Ainsi, après avoir été du côté des objets, c’est le tour du langage d’être examiné. Le second moment du texte a pour titre « Le ressourcement de la langue à travers la parole dans l’œuvre de Francis Ponge ». Ponge a écrit la Rage de l’Expression, qu’il pensait appeler ironiquement la Respiration artificielle.  Il s’agit ici de comprendre que le passage du dire de la parole au dire de la langue, n’est possible que parce que la parole a déjà ouvert le dire. Dès lors le travail du poète est de suivre le chemin méthodique, faire la traversée des mots pour retrouver l’originaire parole. Un travail imparfait car ce n’est pas la fermeture que cherche Ponge, mais l’ouverture. Ceci explique son attitude envers tout ce qui établit des règles figées, et son refus de la littérature de son époque, repliée sur elle-même.
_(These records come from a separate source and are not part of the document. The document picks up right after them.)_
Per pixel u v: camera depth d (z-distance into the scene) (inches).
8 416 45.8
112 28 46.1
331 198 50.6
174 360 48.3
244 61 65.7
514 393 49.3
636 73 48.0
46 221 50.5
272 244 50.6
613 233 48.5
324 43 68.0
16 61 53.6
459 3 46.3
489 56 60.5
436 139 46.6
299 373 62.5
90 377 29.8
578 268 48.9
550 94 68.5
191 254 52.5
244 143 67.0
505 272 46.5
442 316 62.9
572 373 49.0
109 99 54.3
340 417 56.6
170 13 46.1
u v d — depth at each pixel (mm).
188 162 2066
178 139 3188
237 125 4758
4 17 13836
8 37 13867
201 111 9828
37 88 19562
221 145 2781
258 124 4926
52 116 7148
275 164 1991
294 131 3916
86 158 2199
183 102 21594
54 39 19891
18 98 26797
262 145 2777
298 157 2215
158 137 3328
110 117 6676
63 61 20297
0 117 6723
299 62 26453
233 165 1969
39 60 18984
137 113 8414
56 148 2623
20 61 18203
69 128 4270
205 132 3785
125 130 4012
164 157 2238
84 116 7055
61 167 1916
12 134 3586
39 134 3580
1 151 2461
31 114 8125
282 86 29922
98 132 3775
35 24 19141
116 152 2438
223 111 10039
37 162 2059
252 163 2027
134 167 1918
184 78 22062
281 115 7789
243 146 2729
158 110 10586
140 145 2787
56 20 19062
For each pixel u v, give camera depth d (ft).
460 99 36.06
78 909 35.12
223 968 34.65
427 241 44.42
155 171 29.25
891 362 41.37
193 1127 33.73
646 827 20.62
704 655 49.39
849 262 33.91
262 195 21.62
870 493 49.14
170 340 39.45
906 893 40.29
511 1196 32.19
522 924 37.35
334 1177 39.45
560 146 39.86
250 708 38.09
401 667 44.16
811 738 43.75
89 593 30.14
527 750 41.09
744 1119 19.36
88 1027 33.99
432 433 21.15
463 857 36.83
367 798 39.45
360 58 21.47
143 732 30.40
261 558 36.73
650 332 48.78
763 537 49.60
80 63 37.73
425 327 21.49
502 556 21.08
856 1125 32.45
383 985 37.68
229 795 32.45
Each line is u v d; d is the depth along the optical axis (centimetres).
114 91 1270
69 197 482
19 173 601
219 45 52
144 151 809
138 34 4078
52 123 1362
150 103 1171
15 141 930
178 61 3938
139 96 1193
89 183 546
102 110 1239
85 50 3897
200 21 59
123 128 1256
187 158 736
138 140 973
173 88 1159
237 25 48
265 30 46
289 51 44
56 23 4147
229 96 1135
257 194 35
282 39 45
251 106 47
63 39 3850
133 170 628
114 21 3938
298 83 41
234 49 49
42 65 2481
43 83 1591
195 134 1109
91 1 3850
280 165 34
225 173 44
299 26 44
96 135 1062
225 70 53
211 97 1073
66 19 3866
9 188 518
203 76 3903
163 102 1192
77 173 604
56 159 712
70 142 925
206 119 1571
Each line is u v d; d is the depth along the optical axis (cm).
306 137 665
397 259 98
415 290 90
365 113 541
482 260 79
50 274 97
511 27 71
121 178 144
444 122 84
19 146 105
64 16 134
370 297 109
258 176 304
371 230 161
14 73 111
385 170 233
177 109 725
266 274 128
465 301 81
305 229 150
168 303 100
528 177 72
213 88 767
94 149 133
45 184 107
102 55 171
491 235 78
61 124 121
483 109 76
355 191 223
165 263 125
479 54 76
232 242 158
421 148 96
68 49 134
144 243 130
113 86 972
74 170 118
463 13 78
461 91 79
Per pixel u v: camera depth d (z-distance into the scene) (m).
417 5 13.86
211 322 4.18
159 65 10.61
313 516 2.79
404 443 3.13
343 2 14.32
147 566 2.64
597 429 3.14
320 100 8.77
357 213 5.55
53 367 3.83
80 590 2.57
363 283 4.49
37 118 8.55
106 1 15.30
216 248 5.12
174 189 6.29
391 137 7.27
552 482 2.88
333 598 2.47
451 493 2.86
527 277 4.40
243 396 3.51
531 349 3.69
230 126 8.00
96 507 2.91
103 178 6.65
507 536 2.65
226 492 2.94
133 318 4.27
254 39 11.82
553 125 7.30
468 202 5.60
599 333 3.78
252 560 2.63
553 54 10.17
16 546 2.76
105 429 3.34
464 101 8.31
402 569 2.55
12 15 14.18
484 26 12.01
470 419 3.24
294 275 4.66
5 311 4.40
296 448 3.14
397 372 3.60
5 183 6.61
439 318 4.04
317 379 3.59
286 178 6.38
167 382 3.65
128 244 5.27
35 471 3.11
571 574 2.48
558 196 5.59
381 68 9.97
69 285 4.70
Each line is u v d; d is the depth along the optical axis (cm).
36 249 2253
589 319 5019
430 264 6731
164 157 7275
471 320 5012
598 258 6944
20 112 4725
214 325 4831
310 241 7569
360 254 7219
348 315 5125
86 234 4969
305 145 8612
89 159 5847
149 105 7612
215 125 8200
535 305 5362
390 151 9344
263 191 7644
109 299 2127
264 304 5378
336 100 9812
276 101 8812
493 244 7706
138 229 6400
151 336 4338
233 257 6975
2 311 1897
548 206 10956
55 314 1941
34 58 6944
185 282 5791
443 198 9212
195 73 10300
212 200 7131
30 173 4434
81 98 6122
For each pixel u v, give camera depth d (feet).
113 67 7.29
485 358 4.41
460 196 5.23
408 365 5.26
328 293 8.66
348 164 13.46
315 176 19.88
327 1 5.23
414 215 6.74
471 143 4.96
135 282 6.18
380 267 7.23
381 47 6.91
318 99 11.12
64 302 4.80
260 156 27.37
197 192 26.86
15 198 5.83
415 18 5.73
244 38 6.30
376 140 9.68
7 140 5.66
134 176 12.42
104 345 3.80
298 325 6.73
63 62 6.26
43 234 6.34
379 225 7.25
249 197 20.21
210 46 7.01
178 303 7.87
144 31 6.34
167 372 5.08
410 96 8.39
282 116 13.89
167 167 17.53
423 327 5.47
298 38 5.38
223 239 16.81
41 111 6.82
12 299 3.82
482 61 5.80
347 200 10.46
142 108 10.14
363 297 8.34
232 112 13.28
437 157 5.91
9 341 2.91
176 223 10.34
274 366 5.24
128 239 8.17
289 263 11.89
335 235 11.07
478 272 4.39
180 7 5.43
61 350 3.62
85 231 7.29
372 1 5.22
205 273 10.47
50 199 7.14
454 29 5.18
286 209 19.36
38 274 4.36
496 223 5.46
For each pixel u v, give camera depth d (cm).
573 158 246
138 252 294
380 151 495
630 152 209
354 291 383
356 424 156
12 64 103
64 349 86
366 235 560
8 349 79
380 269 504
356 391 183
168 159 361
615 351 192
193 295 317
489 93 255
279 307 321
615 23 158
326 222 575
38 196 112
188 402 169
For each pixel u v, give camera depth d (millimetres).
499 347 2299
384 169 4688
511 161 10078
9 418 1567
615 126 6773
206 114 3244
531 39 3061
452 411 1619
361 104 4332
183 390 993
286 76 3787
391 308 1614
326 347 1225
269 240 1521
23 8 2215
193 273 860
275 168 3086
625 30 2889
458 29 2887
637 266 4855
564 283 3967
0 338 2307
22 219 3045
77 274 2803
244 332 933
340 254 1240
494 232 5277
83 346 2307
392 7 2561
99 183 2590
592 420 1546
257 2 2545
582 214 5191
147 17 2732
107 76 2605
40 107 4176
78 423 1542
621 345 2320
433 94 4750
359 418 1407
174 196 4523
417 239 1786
Il écrit :

« La prise de conscience soudain

de la verticalité de l’herbe

la constante insurrection du vert

nous ressuscite », (cité p 149).

              Insurrection, certes,  mais une poésie qui construit ses règles comme le montrent les cinq chapitres de cette seconde partie, s’attachant à l’analyse des articles, du travail sur les sonorités, de l’importance donnée à la racine des noms (ce que fait aussi Henri Maldiney) ou ses liens avec l’expression calligraphique chinoise. Insurrection aussi contre la peinture qui croit rejoindre l’originaire, et ici se joue la critique de la lecture merleau-pontienne de Cézanne.

« Prendre un tube de vert, l’étaler sur la page

Ce n’est pas faire un pré

Ils naissent autrement

[…]

Il y faut de la parole et non pas la peinture

Qui n’y suffirait nullement », (cité p 149).

Le défi de Francis Ponge ? faire vibrer la raison, contre tout désir d’unité, laisser advenir  les discordances dans une harmonie héraclitéenne,  retrouver notre premier rapport au monde dans une parole singulière et vivre cette émotion qui nous mène à l’existence. Une poïétique qui nous ramène au monde…au monde originaire de la mobilité.

C’est aussi le défi d’Henri Maldiney : ouvrir la philosophie  à un dire mobile de la poésie, au risque peut-être - mais est-ce un risque ?- de devenir poète.